Par exemple, chez les émergents d’Afrique, les niveaux de défaillances pré-crise seront rattrapés dès cette année, note le rapport. Le record revient à l’Inde qui verra ses défaillances d’entreprises croitre de +69% en 2022. Cela s’explique par une sortie de crise rapide et d’une reprise économique forte mais avec des mesures d’aide publique moindres.
Les pays d’Europe de l’Ouest, du fait de forte mesures publiques de soutien , voire de leur extension (cf. plan de relance Next Génération EU de 806,9 milliards d’euros), mettront plus de temps à retrouver des niveaux de défaillances similaires à ceux de 2019.
Enfin, aux Etats-Unis, les défaillances d’entreprises resteront à un niveau bas en 2021 et 2022, principalement grâce au soutien public massif déployé et à un rebond économique particulièrement fort, le plus rapide jamais enregistré lors des 3 dernières décennies.
Fait encourageant, même si les défaillances d’entreprises augmenteront de 15% en 2022 à l’échelle mondiale, elles resteront inférieures de -4% par rapport à leur niveau de 2019.
Un rebond de 40% des défaillances d’entreprises françaises attendu en 2022
En France, le soutien massif aux entreprises a pour conséquence un recul de -38% des défaillances d’entreprises en 2020. Pour rappel, 9% du PIB français a été mobilisé à la fin mars 2021 pour venir en soutien aux entreprises. Les quatre mesures principales de soutien aux entreprises étaient l’activité partielle, le fonds de solidarité, les prêts garantis par l’Etat et les reports des cotisations sociales. Euler Hermès estime que l’ensemble de ces dispositifs ont permis d’éviter plus d’une défaillance d’entreprise sur deux en 2020.
Néanmoins, cette perfusion a ses limites :
« Nous prévoyons un fort rebond des défaillances en France en 2022, de l’ordre de +40%. Ce rebond ne sera pas suffisant pour rattraper les niveaux de 2019. Toutefois, il est annonciateur d’une tendance : une reprise lente, mais progressive et durable, de la recrudescence des défaillances d’entreprises en France, synonyme de résurgence du risque d’impayés », répond Ana Boata, Directrice de la recherche économique d’Euler Hermès.

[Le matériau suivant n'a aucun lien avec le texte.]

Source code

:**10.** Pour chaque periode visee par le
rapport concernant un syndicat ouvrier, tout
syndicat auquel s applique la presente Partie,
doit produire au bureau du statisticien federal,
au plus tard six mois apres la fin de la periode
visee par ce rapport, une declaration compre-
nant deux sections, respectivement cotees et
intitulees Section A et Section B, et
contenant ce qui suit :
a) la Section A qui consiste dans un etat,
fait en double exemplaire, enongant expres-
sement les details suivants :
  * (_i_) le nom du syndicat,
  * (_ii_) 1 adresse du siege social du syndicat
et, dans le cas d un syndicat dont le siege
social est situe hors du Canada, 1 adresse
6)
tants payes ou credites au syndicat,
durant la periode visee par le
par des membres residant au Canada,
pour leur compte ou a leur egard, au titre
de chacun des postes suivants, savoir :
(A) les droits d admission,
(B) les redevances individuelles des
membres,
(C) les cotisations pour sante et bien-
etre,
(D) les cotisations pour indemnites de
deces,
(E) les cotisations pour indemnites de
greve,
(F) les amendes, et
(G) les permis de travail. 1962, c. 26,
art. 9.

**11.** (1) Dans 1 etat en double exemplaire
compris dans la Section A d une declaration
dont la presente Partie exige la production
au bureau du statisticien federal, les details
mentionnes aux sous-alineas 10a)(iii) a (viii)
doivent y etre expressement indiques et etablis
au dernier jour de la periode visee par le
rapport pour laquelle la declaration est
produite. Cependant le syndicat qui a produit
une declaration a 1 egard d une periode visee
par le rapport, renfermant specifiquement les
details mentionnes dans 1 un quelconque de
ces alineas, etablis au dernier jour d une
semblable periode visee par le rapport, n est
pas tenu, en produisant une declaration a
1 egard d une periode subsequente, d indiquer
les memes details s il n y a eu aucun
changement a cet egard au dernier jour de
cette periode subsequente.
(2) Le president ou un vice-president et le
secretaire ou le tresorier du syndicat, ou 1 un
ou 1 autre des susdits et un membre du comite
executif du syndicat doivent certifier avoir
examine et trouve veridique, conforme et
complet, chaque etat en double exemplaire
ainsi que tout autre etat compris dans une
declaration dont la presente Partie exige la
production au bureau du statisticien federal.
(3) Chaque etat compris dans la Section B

Mettre la clé sous la porte à cause de quoi ?
L’évolution des défaillances d’entreprises dans les prochains mois sera dictée par plusieurs facteurs.
C’est d’abord la dynamique de la reprise économique mondiale. Cette dernière jouera un rôle important dans la façon dont les Etats retireront les mesures publiques de soutien. Et ce rythme de retrait aura un impact sur le rythme auquel les entreprises devront puiser dans leurs trésoreries.
De plus, de nombreuses entreprises demeurent encore en situation de fragilité. C’est notamment le cas des ‘zombies pré-covid-19’, artificiellement maintenues à flot par les mesures publiques de soutien.
Enfin, la reprise rapide des créations d’entreprises aura un impact sur l’accroissement mécanique du nombre d’entreprises à risque. Cela s’illustre notamment dans les secteurs où des entreprises ont été créées pour répondre à des besoins immédiats pendant la crise mais dont la viabilité est incertaine indique le rapport.